Por poco que supiésemos de él desde que en 1992 se estrenó El sol del membrillo, Víctor Erice nunca dejó de hacer cine. Unas veces fueron contribuciones a películas colectivas (Alumbramiento, Vidros Partidos), otras a proyectos expositivos (su Correspondencia con Abbas Kiarostami, la instalación Piedra y Cielo), cuando no un documental con el que volvía a San Sebastián y al viejo Kursaal para hablarnos de su descubrimiento del cine (La Morte Rouge). Aunque también hubo varios proyectos que no lograron sustanciarse, entre ellos su adaptación de Juan Marsé que vio la luz como guion, La promesa de Shanghai. Erice nunca dejó de rodar: ahí está uno de sus secretos mejor guardados, sus filmaciones de algunos espacios emblemáticos de la historia del cine, los escenarios de Los cuatrocientos golpes, Roma, ciudad abierta, El desprecio o Espoir – Sierra de Teruel, entre otras.
Toda esta trayectoria de treinta años no podía no dejar una huella en Cerrar los ojos, su cuarto largometraje, su tercera ficción, si exceptuamos algunos cortometrajes. En cierto sentido, Cerrar los ojos es la condensación de muchas de estas experiencias anteriores, empezando por algunos de sus proyectos no realizados, caso de sendas adaptaciones de Borges y Marsé que le sirven para imaginar otro naufragio, el de la película dentro de la película, La mirada del adiós, cuyas imágenes abren Cerrar los ojos. Ahí tenemos a un actor, Julio Arenas (José Coronado), que desapareció poco después de rodar esas escenas. Aquello sucedió en 1990 y ahora estamos en el otoño de 2012, cuando llega a Madrid el director de aquella película inacabada, Miguel Garay (Manolo Solo), para participar en un programa de televisión que investiga la desaparición de Arenas. Garay vive en el sur, en la costa granadina, y este retorno a Madrid es una suerte de retorno al pasado, a sus viejos amigos, a sus antiguos amores y a esos fantasmas que todavía perturban sus sueños.
También es un retorno al cine, del que prudentemente se había alejado tras aquel proyecto fallido.
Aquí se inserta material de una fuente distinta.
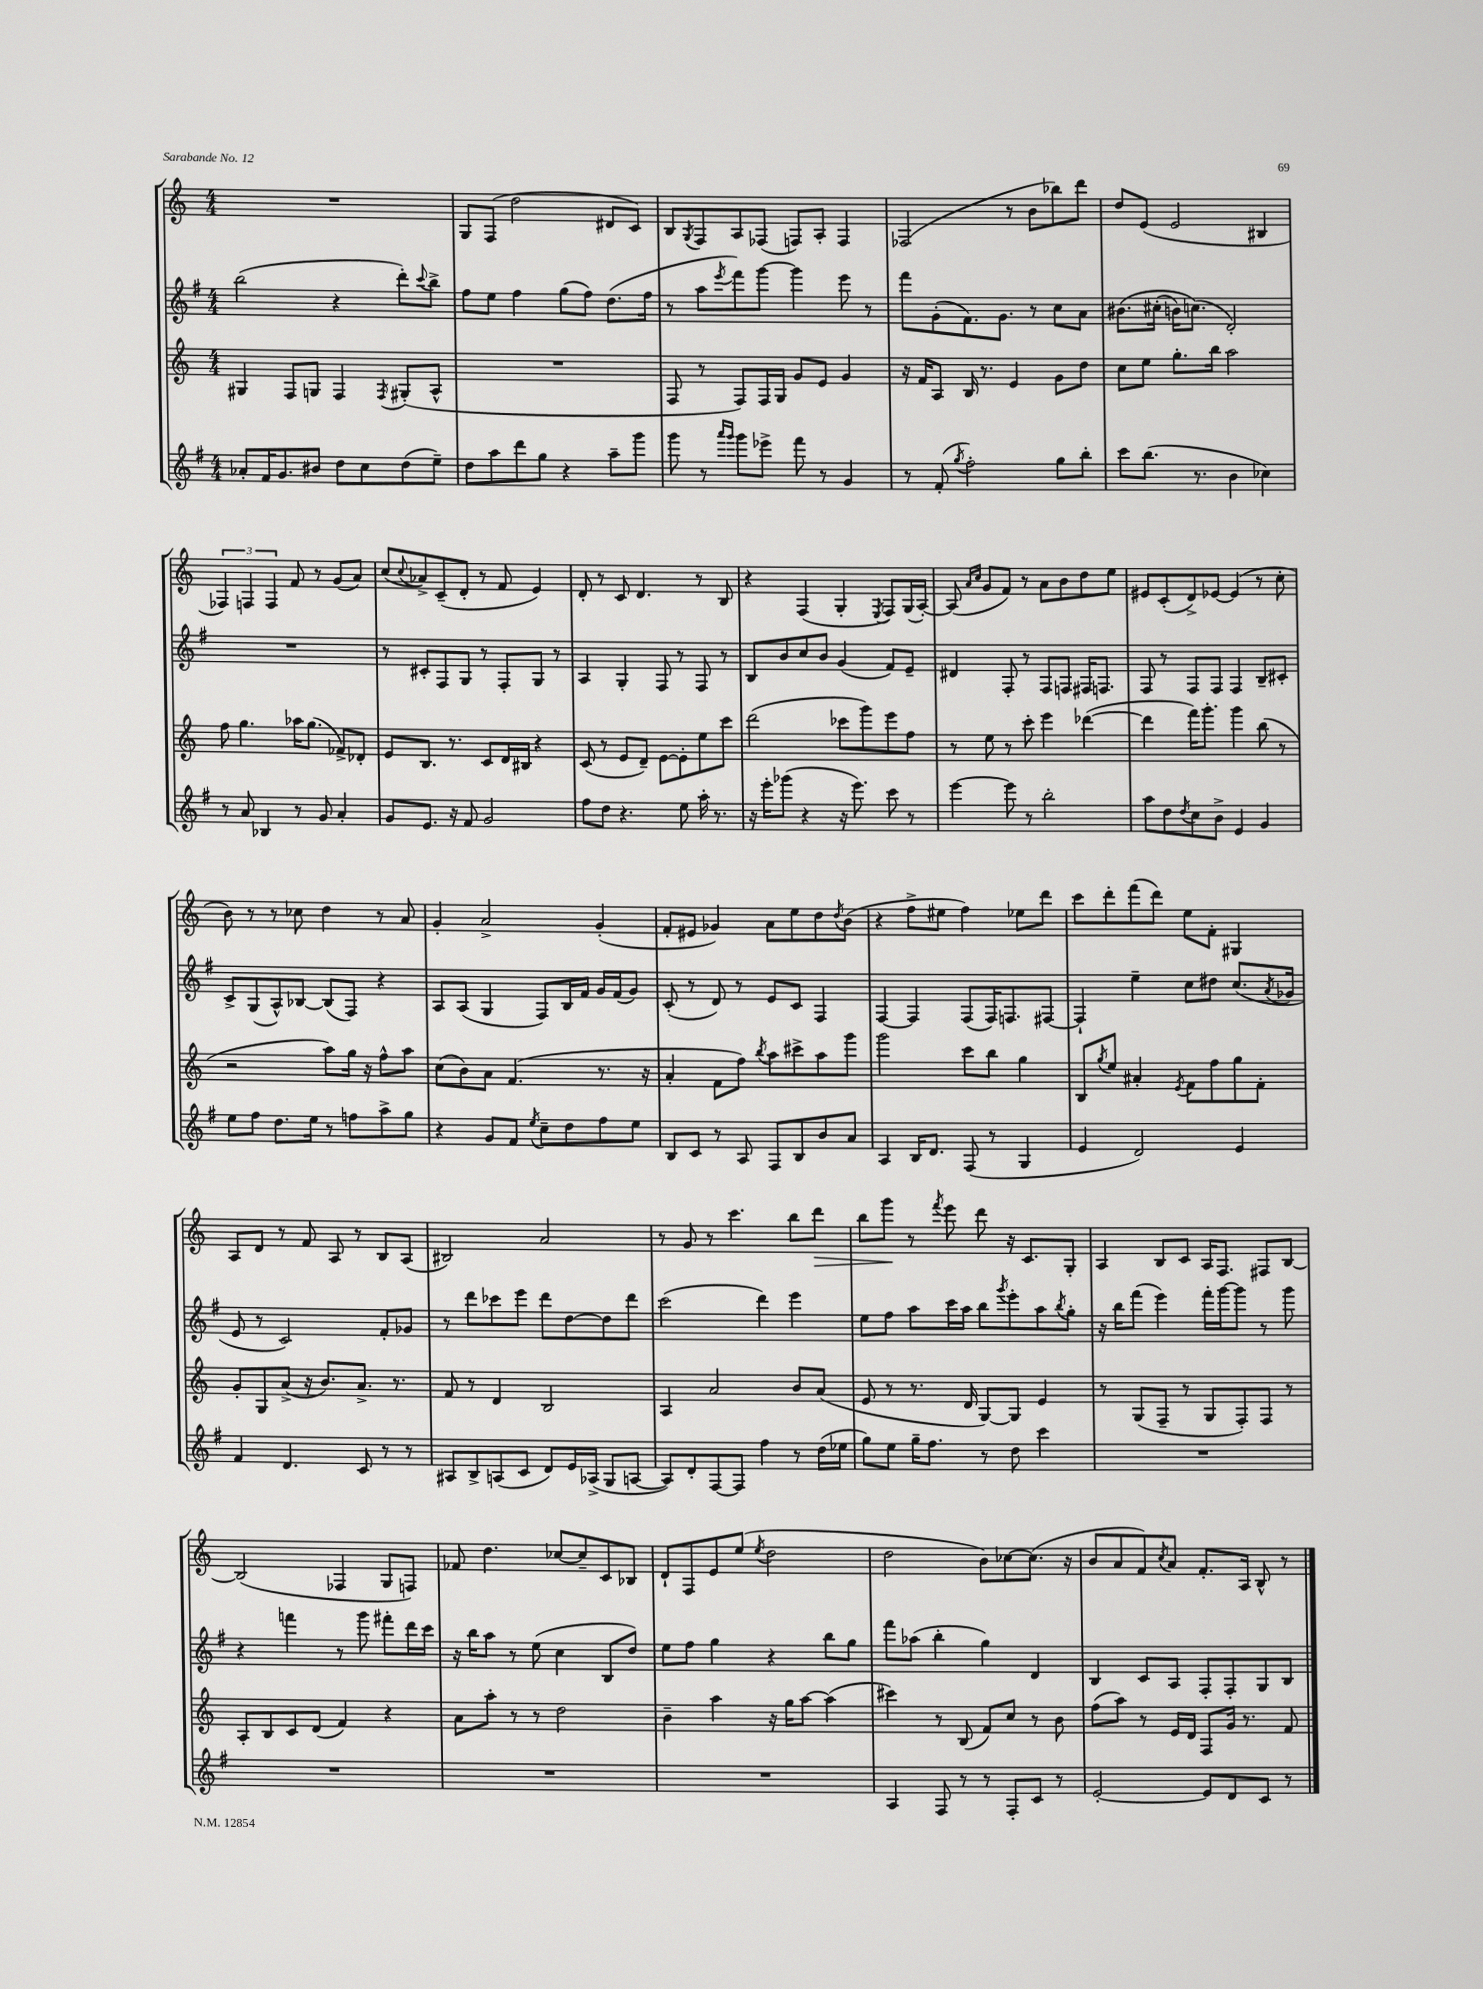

**kern	**kern	**kern	**kern
*staff4	*staff3	*staff2	*staff1
*clefG2	*clefG2	*clefG2	*clefG2
*k[f#]	*k[]	*k[f#]	*k[]
*M4/4	*M4/4	*M4/4	*M4/4
8a-'	4G#	(2bb	1r
16f#	.	.	.
8.g	.	.	.
.	8F	.	.
8b#	8G	.	.
8dd	4F	4r	.
8cc	.	.	.
.	8qF	.	.
(8dd	(8G#'	8ddd')	.
.	.	8qqccc	.
8ee~)	8A^^	8bb^	.
=	=	=	=
8dd	1r	8ff#	8G
8aa	.	8ee	(8F
8ddd	.	4ff#	2dd
8gg	.	.	.
4r	.	(8gg	.
.	.	8ff#)	.
8aa~	.	(8.dd	8d#
8ggg	.	.	8c)
.	.	16ff#	.
=	=	=	=
8ggg	8F	8r	8B
.	.	.	8qG
8r	8r	8aa	8F
16qqaaa	.	.	.
16qqggg	.	8qeee	.
8ggg	8F)	8fff#)	8A
8eee-^	16F	[8ggg	(8F-
.	16G	.	.
8fff#	8g	4ggg]	8F)
8r	8e	.	8A'
4g	4g	8eee	4F
.	.	8r	.
=	=	=	=
8r	16r	8fff#	(2F-
.	16f	.	.
(8f#'	8A	(8g'	.
8qgg	.	.	.
2ff#')	16B	8.f#)	.
.	8.r	.	.
.	.	8.g	.
.	4e	.	8r
.	.	8r	8b
8gg	8g	8cc	8bb-)
8bb'	8dd	8a	8ddd
=	=	=	=
8ccc	8cc	&(8.b#	8dd
(8.bb	8ee	.	(8e
.	.	(16cc#'	.
.	8.gg'	16b)	2e
8.r	.	(8.cc&)	.
.	16bb	.	.
4b	2aa	2d')	.
4cc-)	.	.	4B#
=	=	=	=
8r	8ff	1r	6F-)
8a	4.gg	.	.
.	.	.	6F
4B-	.	.	.
.	.	.	6F
8r	16aa-	.	8f
.	(8.gg	.	.
8g	.	.	8r
4a'	8f-^)	.	(8g
.	8d-'	.	8a)
=	=	=	=
8g	8e	8r	(8cc
.	.	.	8qqcc
8.e	8.B	8c#'	8a-^)
.	.	8F#	(8c~
16r	8.r	.	.
8f#	.	8G	8d'
2g	8c	8r	8r
.	16d	8F#'	8f
.	16B#	.	.
.	4r	8G	4e)
.	.	8r	.
=	=	=	=
8ff#	(8c	4A	8d'
8dd	8r	.	8r
4.r	8e	4G'	8c
.	8d~)	.	4.d
.	[8e	8F#	.
8ee	8e']	8r	.
16aa'	8ee	8F#	8r
8.r	.	.	.
.	8ccc	8r	8B
=	=	=	=
16r	(2ddd	8B	4r
16eee'	.	.	.
(8ggg-	.	8b	.
4r	.	8cc	(4F
.	.	8b	.
16r	8ccc-	(4g	4G'
8.eee)	.	.	.
.	8ggg)	.	.
.	.	.	8qE
8ccc	8eee	8f#)	8F)
8r	8ff	8e~	(16G
.	.	.	[16A')
=	=	=	=
[4eee	8r	4d#	(8A]
.	.	.	16qqa
.	.	.	16qqcc
.	8ee	.	8g
8eee]	8r	8F#'	8f)
8r	8ccc'	8r	8r
2bb'	4eee	8F#	8a
.	.	8F	8b
.	([4ddd-	16F#	8dd
.	.	8.F	.
.	.	.	8ee
=	=	=	=
8aa	4ddd-]	8F#	8e#
8dd	.	8r	(8c'
8qdd	.	.	.
8cc	16fff)	8F#	8d^)
.	8.ggg'	.	.
8b^	.	8F#	[8e-
4e	4ggg	4F#	(4e-]
4g	(8bb	8B~	8r
.	8r	8c#'	8cc'
=	=	=	=
8ee	2r	8c^	8b)
8ff#	.	(8G	8r
8.dd	.	8A^^)	8r
.	.	[8B-	8cc-
16ee	.	.	.
8r	8aa)	(8B-]	4dd
8ff	16gg	8F#)	.
.	16r	.	.
8aa^	8ff^^	4r	8r
8gg	8aa	.	8a
=	=	=	=
4r	(8cc	8A	4g'
.	8b)	(8A	.
8g	8a	4G	2a^
8f#	(4.f	.	.
8qee	.	.	.
8cc~	.	8F#)	.
8dd	.	16B	.
.	.	16f#	.
8ff#	8.r	16g	(4g'
.	.	(16f#	.
8ee	.	8g)	.
.	16r	.	.
=	=	=	=
8B	4a'	(8c'	8f'
8c	.	8r	8e#
8r	8f	8d)	4g-)
8A	8ff)	8r	.
.	8qbb	.	.
8F#	8aa	8e	8a
8B	8ccc#^	8c	8ee
8b	8aa	4F#	8dd
.	.	.	8qdd
8a	8ggg	.	(8b
=	=	=	=
4A	2ggg	[4F#	4r
16B	.	4F#]	8ff^
8.d	.	.	.
.	.	.	8ee#
(8F#	8ccc	(8F#	4ff)
8r	8bb	16F#)	.
.	.	8.F	.
4G	4gg	.	8ee-
.	.	[8F#	8ddd
=	=	=	=
4e	8B	4F#`]	8ccc
.	8qgg	.	.
.	8ee	.	8ddd'
2d)	4a#'	4ee~	(8fff
.	.	.	8ddd)
.	8qe	.	.
.	8f	8cc	8ee
.	8ff	8dd#	8f'
4e	8gg	(8.cc	4G#
.	8f'	.	.
.	.	8qa	.
.	.	16g-	.
=	=	=	=
4f#	8g'	8e	8A
.	8G	8r	8d
4.d	(8a^	2c)	8r
.	16r	.	8f
.	8.b)	.	.
.	.	.	8A
8c	8.a^	.	8r
8r	.	8f#'	8B
.	8.r	.	.
8r	.	8g-	(8A
=	=	=	=
8A#	8f	8r	2B#)
8B^	8r	8ddd	.
(8A	4d	8ccc-	.
8c	.	8eee	.
8d)	2B	8ddd	2a
16e	.	[8dd	.
(16A-^	.	.	.
8G	.	8dd]	.
[8A	.	8ddd	.
=	=	=	=
8A])	4A	(2ccc	8r
8d'	.	.	8g
[8F#	2a	.	8r
8F#]	.	.	4.ccc
4ff#	.	4ddd)	.
8r	8b	4eee	8bb
(16dd	(8a	.	8ddd
16ee-	.	.	.
=	=	=	=
8gg)	8e	8ee	8bb
8ee	8r	8ff#	8ggg
16gg~	8.r	8aa	8r
8.ff#	.	.	.
.	.	.	8qfff
.	.	16ccc	8eee
.	16d	16aa	.
8r	[8G)	8bb	8ddd
.	.	8qggg	.
8dd	8G]	8eee'	16r
.	.	.	8.c
4ccc	4e	8aa	.
.	.	8qbb	.
.	.	8gg'	8G'
=	=	=	=
1r	8r	16r	4A
.	.	16bb	.
.	(8G	(8fff#	.
.	8F~	4eee)	8B
.	8r	.	8c
.	8G	16fff#'	16A
.	.	[16ggg	8.F
.	8F')	8ggg]	.
.	8F	8r	8F#
.	8r	8ggg	[8B
=	=	=	=
1r	8A'	4r	(2B]
.	8B	.	.
.	8c	4fff	.
.	(8d	.	.
.	4f)	8r	4F-
.	.	8ggg	.
.	4r	8fff#'	8G
.	.	16ddd	8F)
.	.	16ccc	.
=	=	=	=
1r	8a	16r	8f-
.	.	16bb	.
.	8aa'	8aa	4.dd
.	8r	8r	.
.	8r	(8ee	.
.	2dd	4cc	[8cc-
.	.	.	8cc-~]
.	.	8B	8c
.	.	8dd)	8B-
=	=	=	=
1r	4b~	8ee	8d`
.	.	8ff#	8F
.	4aa	4gg	8e
.	.	.	(8ee
.	.	.	8qee
.	16r	4r	2dd
.	16gg	.	.
.	[8aa	.	.
.	(4aa]	8bb	.
.	.	8gg	.
=	=	=	=
4A	4ccc#)	8fff#	2dd
.	.	(8aa-	.
8F#	8r	4bb'	.
8r	(8B	.	.
8r	8f)	4gg)	8b)
8F#'	8cc	.	[8cc-
8c	8r	4d	(8.cc-]
8r	8b	.	.
.	.	.	16r
=	=	=	=
[2e'	(8ff	4B	8b
.	8aa)	.	8a
.	8r	8c	8f)
.	.	.	8qcc
.	16e	8A	8a
.	16d	.	.
8e]	8F	8F#'	8.f'
8d	16g	8F#'	.
.	8.r	.	16A
8c	.	8G	8B^^
8r	8f	8B	8r
==	==	==	==
*-	*-	*-	*-
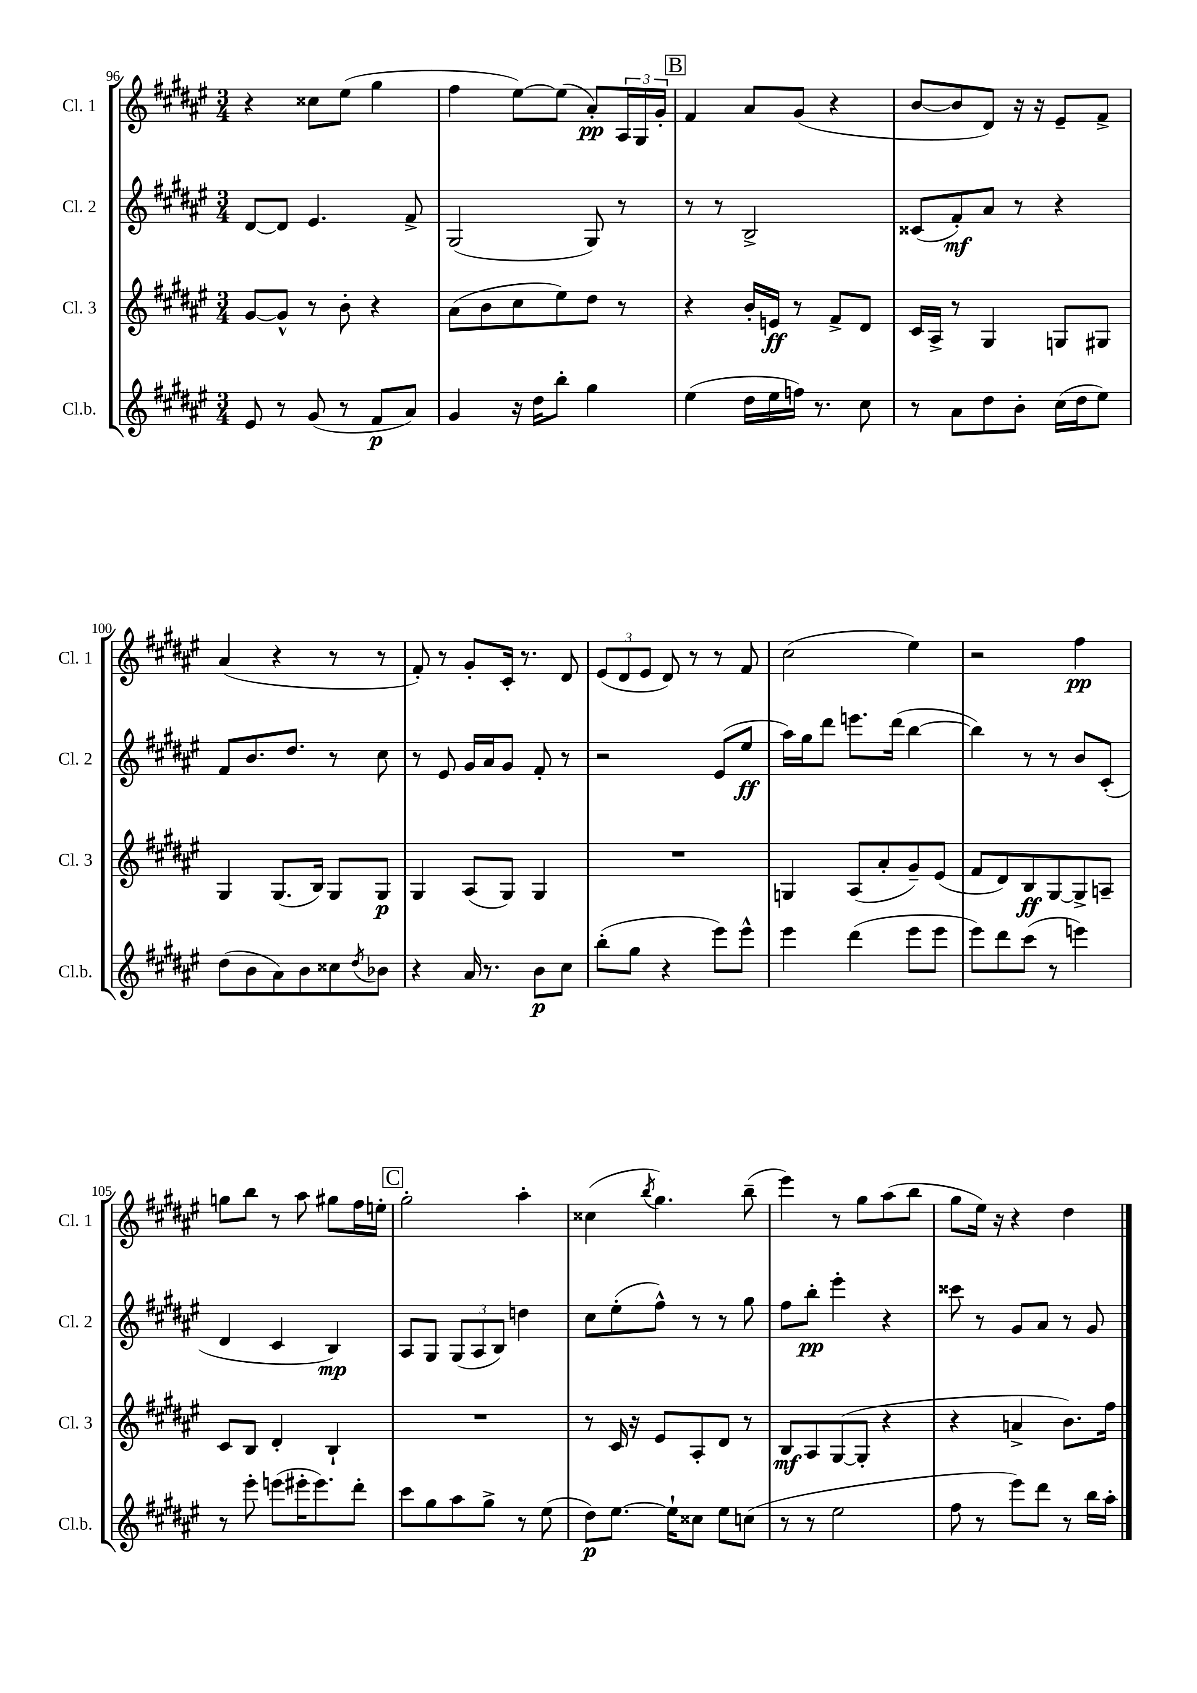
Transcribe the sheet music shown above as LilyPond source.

<<
\new StaffGroup <<
\new Staff = "s0" \with { instrumentName = "Cl. 1" shortInstrumentName = "Cl. 1" } {
    \clef treble \key fis \major \numericTimeSignature \time 3/4
    r4 cisis''8 eis''8( gis''4 |
    fis''4 eis''8~) eis''8( ais'8-.\pp) \tuplet 3/2 { ais16 gis16 gis'16-. } |
    \mark \markup { \box "B" } fis'4 ais'8 gis'8( r4 |
    b'8~ b'8 dis'8) r16 r16 eis'8-- fis'8-> |
    ais'4( r4 r8 r8 |
    fis'8-.) r8 gis'8-. cis'16-. r8. dis'8 |
    \tuplet 3/2 { eis'8( dis'8 eis'8 } dis'8) r8 r8 fis'8 |
    cis''2( eis''4) |
    r2 fis''4\pp |
    g''8 b''8 r8 ais''8 gis''8 fis''16 e''16-. |
    \mark \markup { \box "C" } gis''2-. ais''4-. |
    cisis''4( \acciaccatura { b''8 } gis''4.) b''8--( |
    eis'''4) r8 gis''8 ais''8( b''8 |
    gis''8 eis''16) r16 r4 dis''4 \bar "|." |
}
\new Staff = "s1" \with { instrumentName = "Cl. 2" shortInstrumentName = "Cl. 2" } {
    \clef treble \key fis \major \numericTimeSignature \time 3/4
    dis'8~ dis'8 eis'4. fis'8-> |
    gis2( gis8) r8 |
    \mark \markup { \box "B" } r8 r8 b2-> |
    cisis'8( fis'8-.\mf) ais'8 r8 r4 |
    fis'8 b'8. dis''8. r8 cis''8 |
    r8 eis'8 gis'16 ais'16 gis'8 fis'8-. r8 |
    r2 eis'8( eis''8\ff |
    ais''16) gis''16 dis'''8 e'''8. dis'''16( b''4~ |
    b''4) r8 r8 b'8 cis'8-.( |
    dis'4 cis'4 b4\mp) |
    \mark \markup { \box "C" } ais8 gis8 \tuplet 3/2 { gis8( ais8 b8) } d''4 |
    cis''8 eis''8-.( fis''8-^) r8 r8 gis''8 |
    fis''8 b''8-.\pp eis'''4-. r4 |
    cisis'''8 r8 gis'8 ais'8 r8 gis'8 \bar "|." |
}
\new Staff = "s2" \with { instrumentName = "Cl. 3" shortInstrumentName = "Cl. 3" } {
    \clef treble \key fis \major \numericTimeSignature \time 3/4
    gis'8~ gis'8-^ r8 b'8-. r4 |
    ais'8( b'8 cis''8 eis''8) dis''8 r8 |
    \mark \markup { \box "B" } r4 b'16-. e'16\ff r8 fis'8-> dis'8 |
    cis'16 ais16-> r8 gis4 g8 gis8 |
    gis4 gis8.( b16) gis8 gis8\p |
    gis4 ais8( gis8) gis4 |
    R2. |
    g4 ais8( ais'8-. gis'8--) eis'8( |
    fis'8 dis'8) b8\ff gis8~ gis8-> a8-- |
    cis'8 b8 dis'4-. b4-! |
    \mark \markup { \box "C" } R2. |
    r8 cis'16 r16 eis'8 ais8-. dis'8 r8 |
    b8\mf ais8 gis8~( gis8-. r4 |
    r4 a'4-> b'8.) fis''16 \bar "|." |
}
\new Staff = "s3" \with { instrumentName = "Cl.b." shortInstrumentName = "Cl.b." } {
    \clef treble \key fis \major \numericTimeSignature \time 3/4
    eis'8 r8 gis'8( r8 fis'8\p ais'8) |
    gis'4 r16 dis''16 b''8-. gis''4 |
    \mark \markup { \box "B" } eis''4( dis''16 eis''16 f''16) r8. cis''8 |
    r8 ais'8 dis''8 b'8-. cis''16( dis''16 eis''8) |
    dis''8( b'8 ais'8) b'8 cisis''8 \acciaccatura { dis''8 } bes'8 |
    r4 ais'16 r8. b'8\p cis''8 |
    b''8-.( gis''8 r4 eis'''8) eis'''8-^ |
    eis'''4 dis'''4( eis'''8 eis'''8 |
    eis'''8) dis'''8 cis'''8( r8 e'''4) |
    r8 eis'''8-. e'''8( eis'''16-. eis'''8.) dis'''8-. |
    \mark \markup { \box "C" } cis'''8 gis''8 ais''8 gis''8-> r8 eis''8( |
    dis''8\p) eis''8.~ eis''16-! cisis''8 eis''8 c''8( |
    r8 r8 eis''2 |
    fis''8 r8 eis'''8) dis'''8 r8 b''16 ais''16-. \bar "|." |
}
>>
>>
\layout { \context { \Score currentBarNumber = #96 } }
Nadie lo ejemplifica mejor que Max Roca (Mario Pardo), ese distribuidor que añora el celuloide y que aún conserva las dos latas que sobrevivieron de La mirada del adiós, porque Cerrar los ojos es una película que pone la cinefilia en primer plano, con sus personajes nostálgicos de los viejos esplendores del cinematógrafo, que tanto citan a Nicholas Ray, Sternberg y Dreyer como entonan una canción de Río Bravo. Pero esto último ya sucede en el refugio que Garay ha encontrado en el sur… Y, sí, Cerrar los ojos nos remite al sur, como lo hacía el proyecto original de El sur, como si Erice se quisiera sacar una espina de aquella película inconclusa que, con sus soñadas imágenes finales, nos tendría que haber transportado hasta los Mares del Sur. Algo de esto subyace en el personaje de Arenas, alguien que, si es cierto lo poco que nos cuentan de él, habría vivido la vida de un aventurero y conocido todos los puertos del mundo.
Efectivamente, Cerrar los ojos plantea un diálogo constante con el cine anterior de Erice, con sus proyectos y sus películas. Nada lo evidencia con más claridad que el personaje que interpreta Ana Torrent, de nuevo Ana y durante unas décimas de segundo, cuando vuelve a entonar ese emblemático “Soy Ana”, otra vez la Ana de El espíritu de la colmena, cerrando un círculo de cincuenta años que sintetiza tanto su carrera como actriz como la filmografía (en el campo del largometraje) de Víctor Erice. Sí, Cerrar los ojos es una película que, bajo la apelación a Dreyer, nos habla de una serie de resurrecciones: la de unas imágenes que se creían perdidas, la de unos lazos de amistad o una relación paternofilial, pero también la de un tipo de cine que creíamos ya imposible y que Erice nos demuestra que sigue plenamente vigente. Cerrar los ojos es una película atemporal de la que se seguirá hablando de aquí a otros cincuenta años.